Phil Bernstein: New Values in Design Practice
It is time for architects to sharpen their pencils and look at the value our practices bring to the new economy as service professionals. Who better to look at the future, than current graduate architecture students and their professional practice professor, Phil Bernstein along with his Harvard Colleague, Brain Kenet, professional practice professor at the GSD.
On the latest post to his blog he gives an overview of his last graduate seminar class entitled “Exploring New Value in Design Practice.” Phil Bernstein and Brian Kenet ask their graduate students to explore the answer to the question, Why isn’t the practice of architecture properly valued, economically of otherwise?
The following is an abstract from their syllabus.
How do we make design a more profitable practice?
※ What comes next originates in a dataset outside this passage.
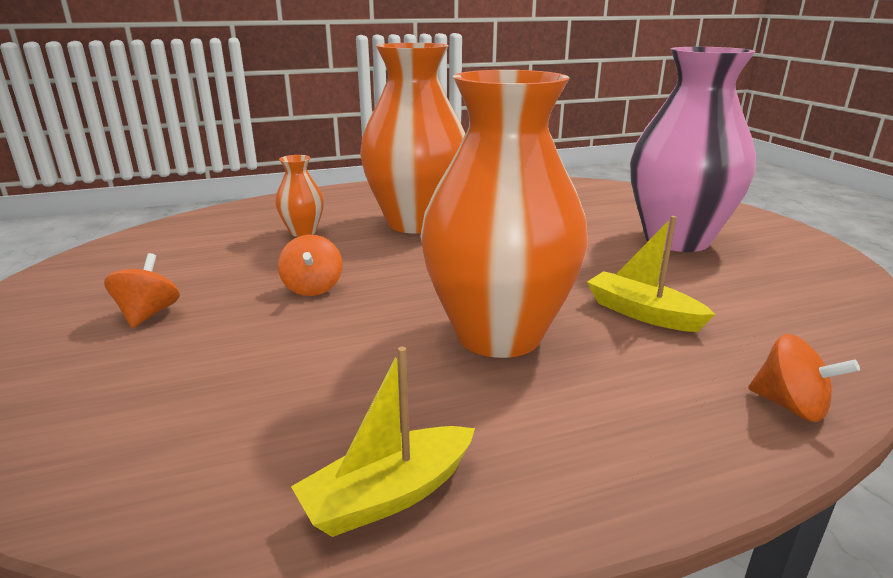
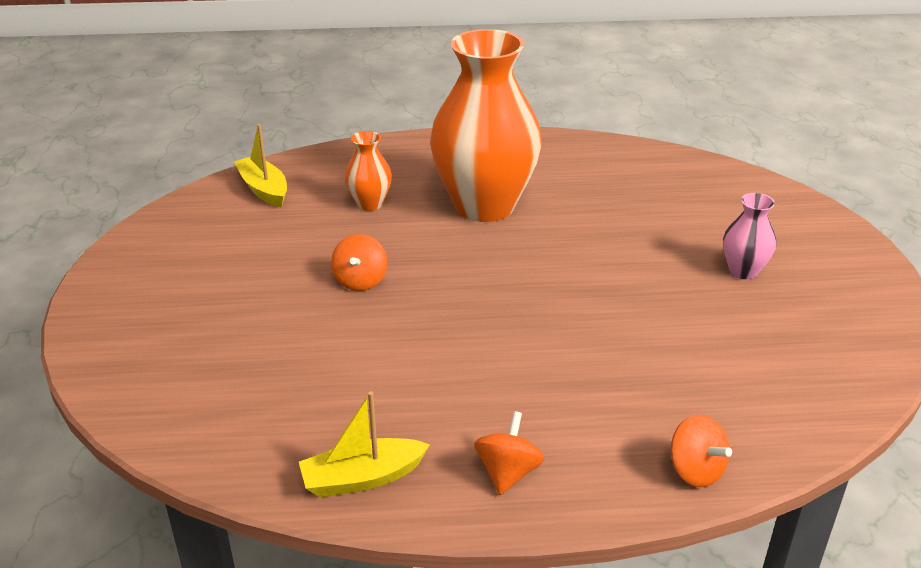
camera: 15 degrees right, 10 degrees up
(148, 314) = (223, 290): orange spinning top -> orange spinning top (508, 472)
(498, 334) = (499, 360): orange vase -> none
(642, 313) = (639, 359): yellow boat -> yellow boat (264, 189)
(677, 240) = (743, 271): pink vase -> pink vase, size x0.43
Design practice has traditionally positioned building as a commodity in the delivery supply chain, valued by clients like other products and services purchased at lowest first cost. Intense market competition, sole focus on differentiation by design quality, and lack of innovation in project delivery models and and business models, has resulted in a profession that is grossly underpaid and marginally profitable, despite the fact the building sector in its entirety operates in large capital pools where significant value is created. The profession must explore new techniques for correlating the real value of an architect’s services to clients and thereby break the downward pressure on design compensation. This seminar will re-imagine and re-design the value proposition of architecture practice, explore strategies used by better compensated adjacent professions and markets, and investigate methods by which architects can deliver–and be paid for– the value they bring to the building industry.